TO DO
• a. Answer these questions from the passage on the Lokanatha sculpture, one line each:
(i) From which directions was the bodhisattva meant to be viewed?
(ii) What is the name of the 12th-century compendium that describes many forms of Lokanatha?
(iii) Where is the 1043 C.E. Prajnaparamita manuscript now preserved?
• b. Carry on the passage about the Lokanatha sculpture, starting after its final sentence.

The sculpture is carved from the familiar black stone that occurs in the region of both Bihar and old Bengal: now West Bengal in India and Bangladesh. The material is identified in literature generically as schist but is also known as phylite. The hardness of the stone allows it to be carved confidently into rich surfaces with both exuberant, modish designs and details of extraordinary finesse, as is evident in this impressive work. The back of the sculpture is left largely unfinished thereby revealing that the bodhisattva was meant to be viewed only from the front and sides. In fact, the image could have been the principal focus of worship, as is indicated by its size, or it served as an acolyte flanking a Buddha figure with the Bodhisattva Maitreya on the other side. The three together constitute the holy triad of Pala period Mahayana Buddhism where the Buddha represents the past, Lokanatha/Lokeshvara the present (busy helping other strivers) and Maitreya, the friendly one, symbolizing the Buddha of the future.
There were independent temples dedicated to Lokanatha in both Bihar and Bengal during the Pala period, as is evident from the large number of his forms described in the compendium of the 12th century text called Sadhanamala or the “Garland of Evocations.” The illustrations in the 1043 C.E. Prajnaparamita manuscript now preserved in the University library at Cambridge, U.K. also provide evidence of major temples in Bihar and Bengal dedicated to Lokanatha [8]. While most temples in the region have not survived we illustrate here two sculptures from the Metropolitan Museum of Art that provide clear ideas of the forms and designs of shrines in the region during the rule of the Pala dynasty (ca. 750-1150 C.E.) (figs. B & C).
Although one of the two reliefs represents the Hindu deity Vishnu and the other an esoteric mandala of the Bodhisattva Manjushri, stylistically the works are roughly contemporaneous and reveals two different architectural forms. Likely the temple in which our bodhisattva would have been installed, if the principal image, would have looked closer to the Buddhist stele. A noteworthy difference between the two Metropolitan sculptures and the ex-Boston figure is that while those two are clearly solid steles or reliefs, albeit deeply carved, the Lokanatha, viewed from the front, creates a strong illusion of a three dimensional composition. This kind of liberating the volume of the figure from the background to convey three dimensionality, greater linearity, as well as motion, is often encountered in Pala period steles and is visually more compelling than the typical densely carved and crowded reliefs.

STORED DATA
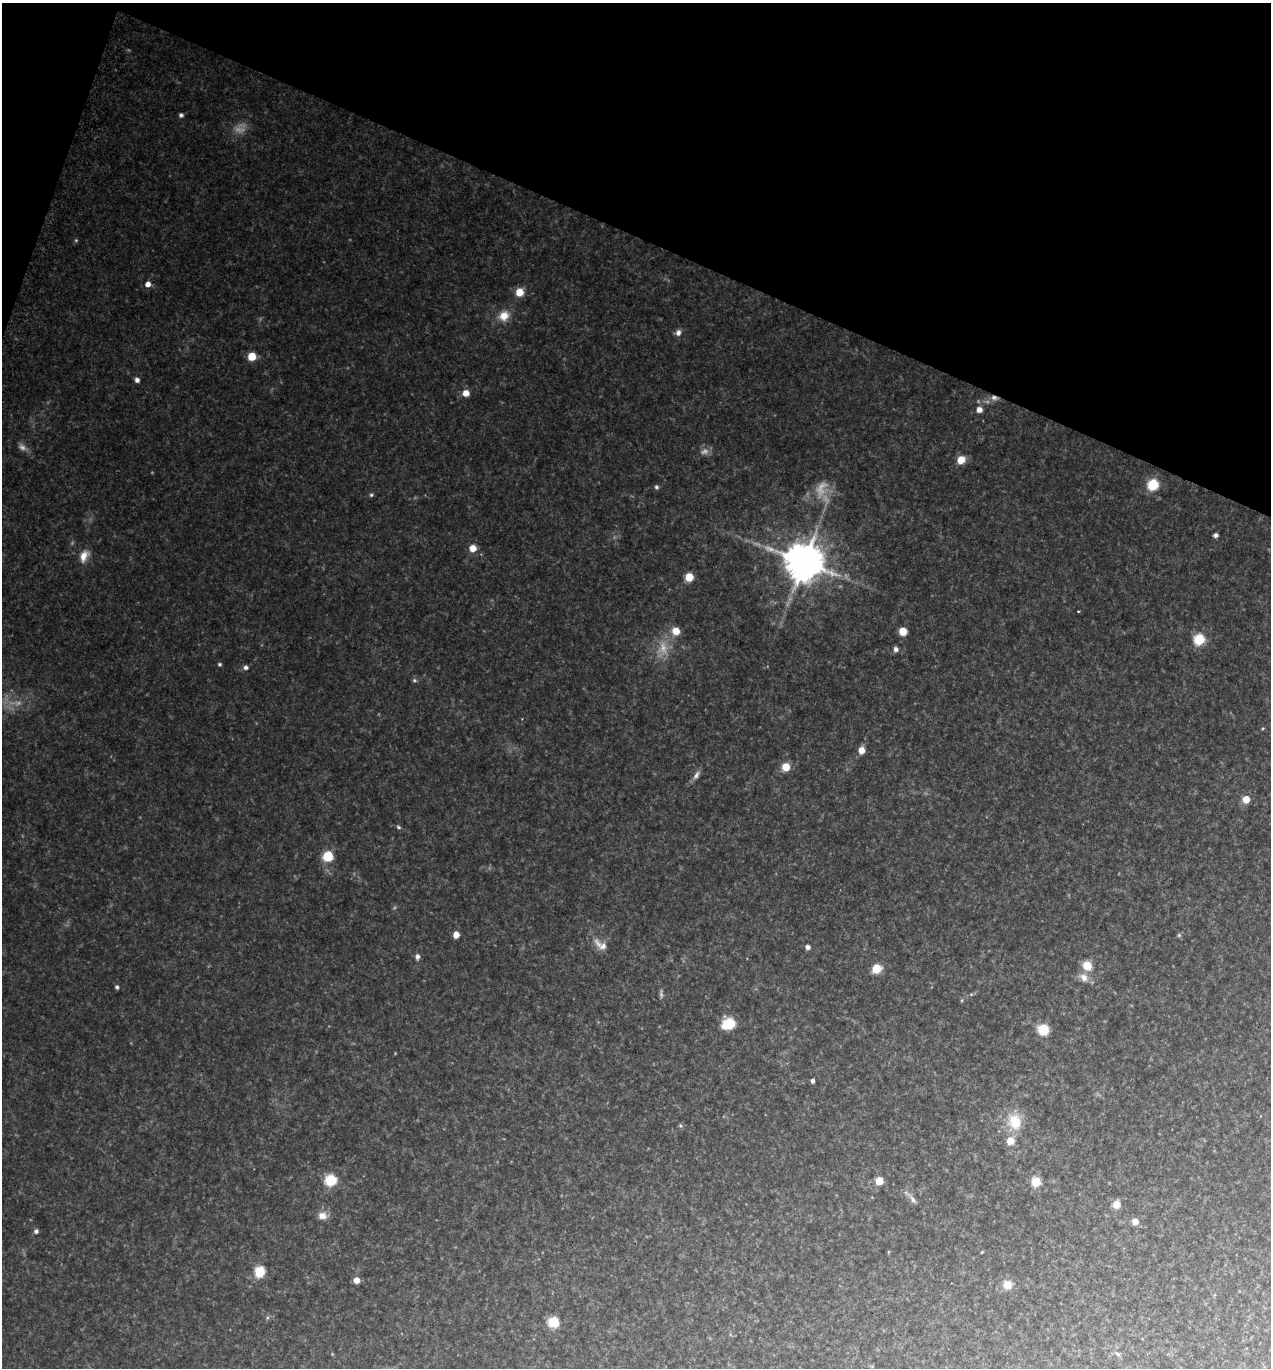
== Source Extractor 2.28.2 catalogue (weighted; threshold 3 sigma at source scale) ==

EXPECTED RESULTS
• a.
(i) From the front and sides.
(ii) The Sadhanamala, or "Garland of Evocations."
(iii) In the University library at Cambridge, U.K.

• b.
3
Detached from a back support, the figure of the bodhisattva seated elegantly on the “lotus-boat” seems to float in the air. The unencumbered sinuous outline contains an animated body that seems to echo the undulant rhythm of associated vegetation. His seat is a fully open lotus that rises from the waters below represented by swags of thick curling vines around his extended right foot resting on a smaller bloom. The leg stretches forcefully at an angle enhancing the illusion of an active figure. The left leg rests horizontally on the seat (paryanka) which is why the posture is described generally as ardhaparyanka, the prefix ardha meaning half. As a further variation, ardhaparyanka with one leg dangling or extended is known as lalitasana, or the graceful posture, and if the right leg had been raised on the seat with the knee thrust upward, the posture would be called maharajalila (royal pleasure or ease), as we see in the eleventh century example from Bihar acquired in 1963 from Nasli Heeramaneck by the Boston Museum (fig. D) [9]. Stylistically this sculpture is probably earlier than its more monumental counterpart. Noteworthy is that Coomaraswamy had suggested a 11th–12th century date for it in 1922-23 and I would on comparison with dated examples give a date around 1100 for this figure [10].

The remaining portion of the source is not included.